Every American adult has experience in financial management. But despite the fact that we all manage our personal finances and make decisions every day about how to spend, save and invest, many of us remain baffled by the complicated systems behind our dollars.
Whether it is the interest rate on your credit card and its relationship to the fed's prime rate, or the fees your bank charges to cover a bad check, it can all be rather confusing.
When it comes to borrowing money, perhaps the most transparent and crystal-clear transaction a consumer could be involved in is a payday loan. It's simple. The contract is one page, and the person behind the counter walks you through it. Right there on the contract is the total amount you are borrowing, the fee you will be charged and the date your loan is due.
You can't "roll over" the loan after the due date. By Mississippi law, you must pay it in full. There is no compounding of interest, no adjustable rate, no interest-only option, no pre-payment penalties, no processing fee, no origination fee or documentation fee.
So, as a payday lender myself who hears all the time from customers that they choose payday loans because they are easy to understand, I was baffled by your Nov. 8 article (JFP Daily Person of the Day: Beth Orlansky) in which lawyer Beth Orlanksy says that my customers "don't know how expensive it is until it's too late." I was even more shocked by her assertion that customers "end up paying a new fee every two weeks until they finally pay off a loan several months later."
As a legal professional herself and an advocate for legislative change, it seems odd that Ms.

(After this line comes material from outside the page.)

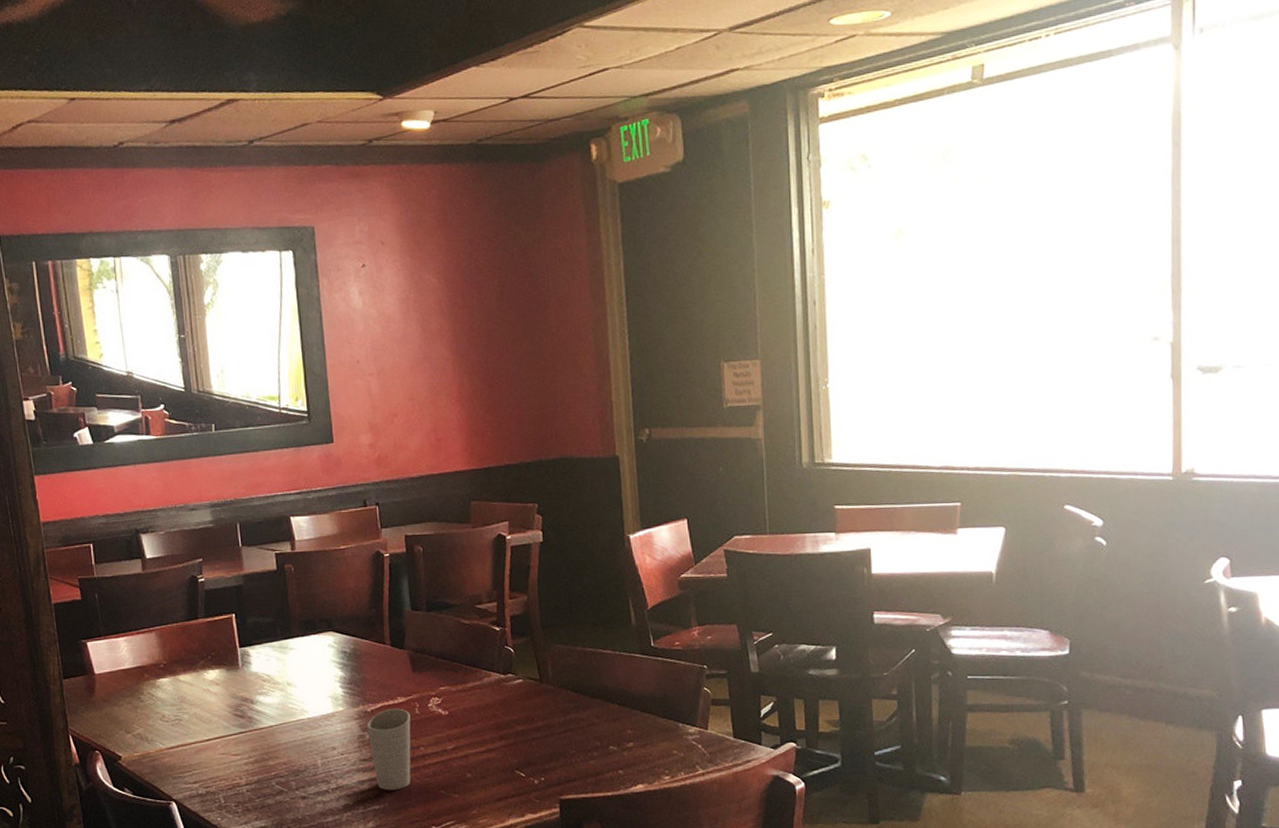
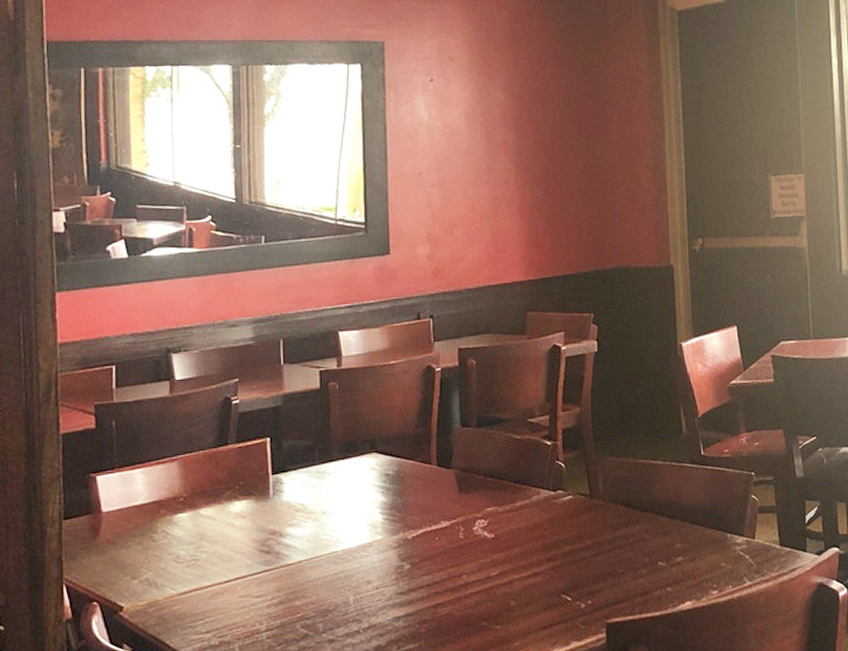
cup: present [367,708,411,791] -> none [406,533,454,627]

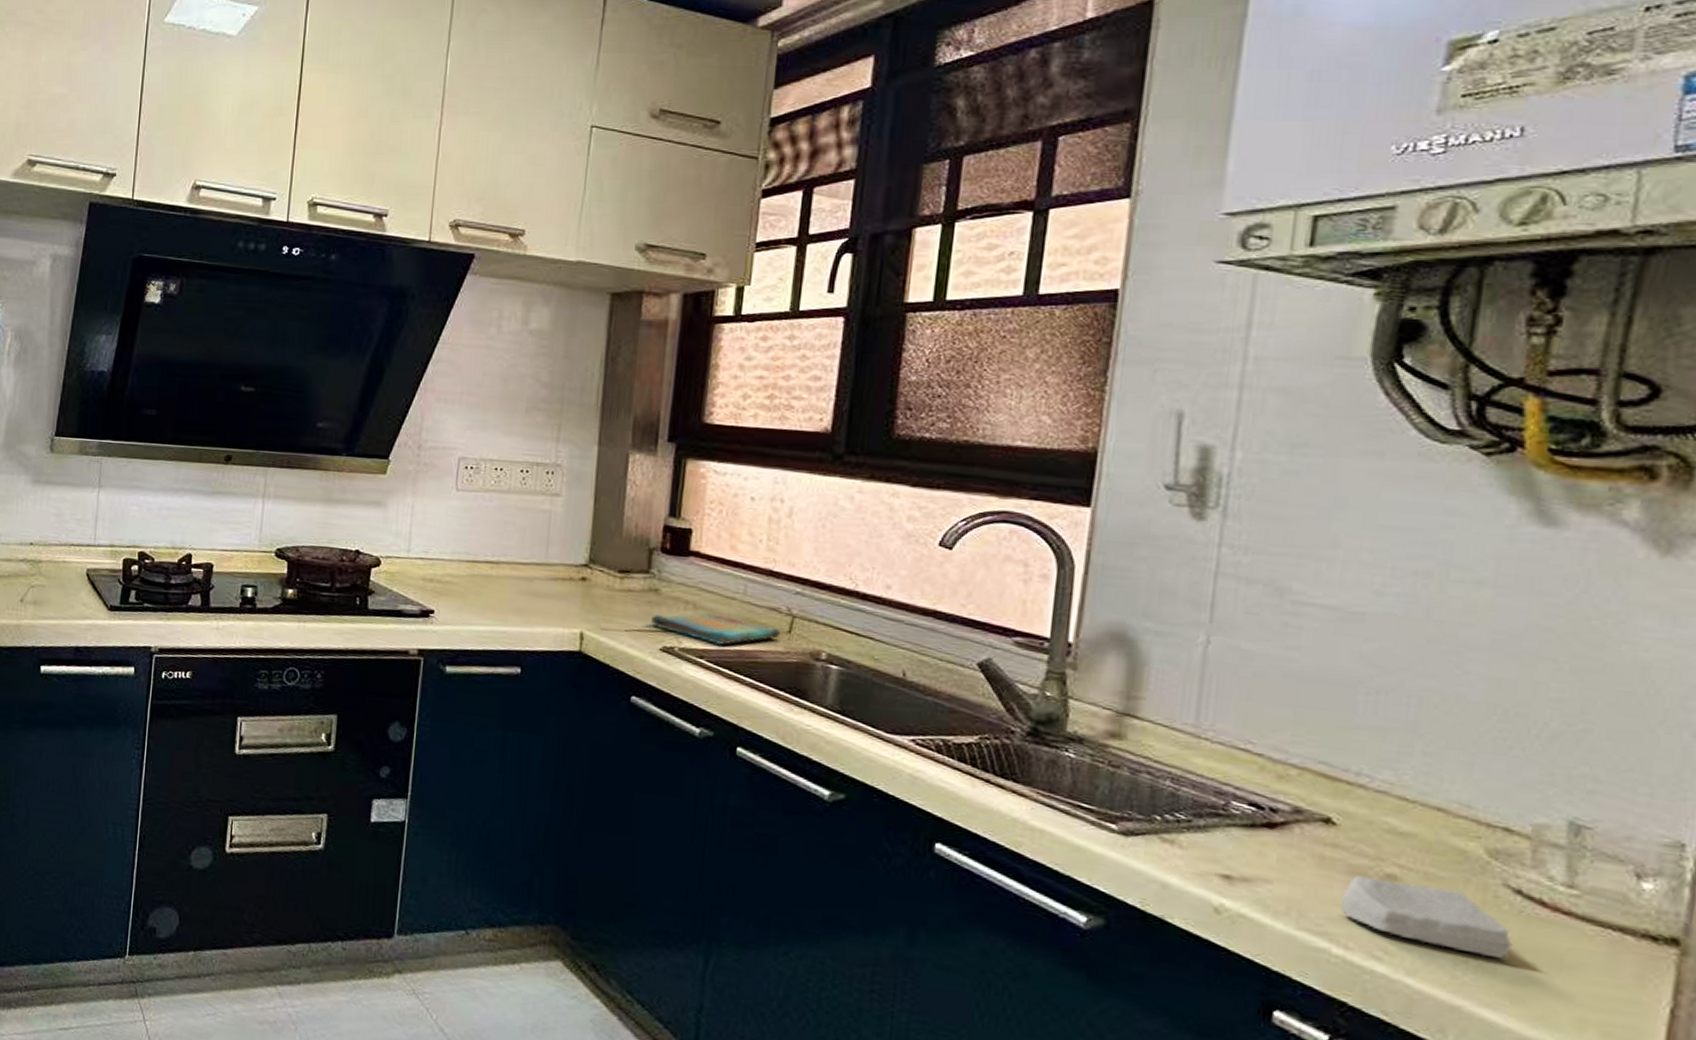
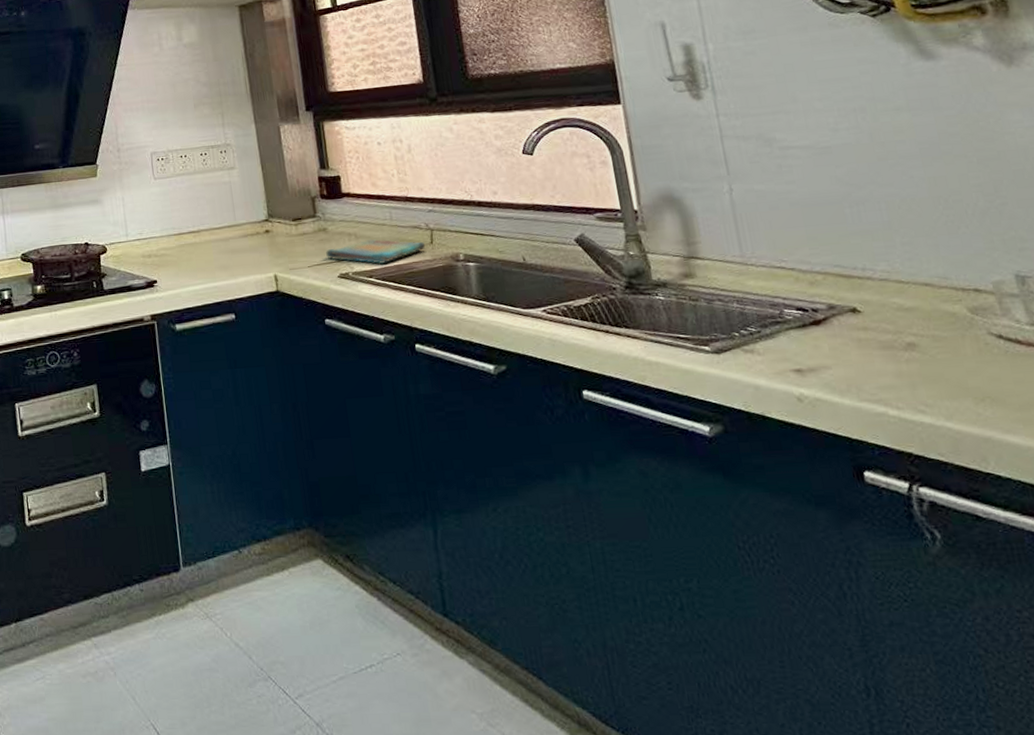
soap bar: present [1341,876,1513,959] -> none [882,344,1010,393]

Orlansky is completely ignorant to the current law governing payday loans. That law ensures that customers cannot pay only the fee. They must pay off the entire loan at the end of the loan term, which is between 14 and 31 days and averages 23 days. A simple five-minute phone call to the Mississippi Department of Banking and Consumer Finance would reveal that fact.
Ms. Orlansky, it seems, also knows very little about the consumers who use payday loans since she makes references that they are "poor people."
Actually, the average income for a payday loan customer is $39,000 a year, which would certainly not qualify as poor. Our customers are hard-working Mississippians who occasionally have an urgent need for a small amount of cash. Payday loans are one option that serves that need, and customers choose payday loans in full knowledge of the fee charged.
Many customers choose our loans because they are the most cost-effective alternative. It is less expensive, for example, to borrow $100 at $21.95 than to bounce a check and pay a $35 fee to your bank. It may be less expensive to borrow $300 for a fee of just under $66 than to pay a reconnect fee on a utility bill.
I would challenge Ms. Orlansky and the Jackson Free Press to take a closer look at the facts, to take out a loan, and to get to know some customers before continuing a crusade against an industry that provides important and extremely transparent access to credit to tens of thousands of Mississippians.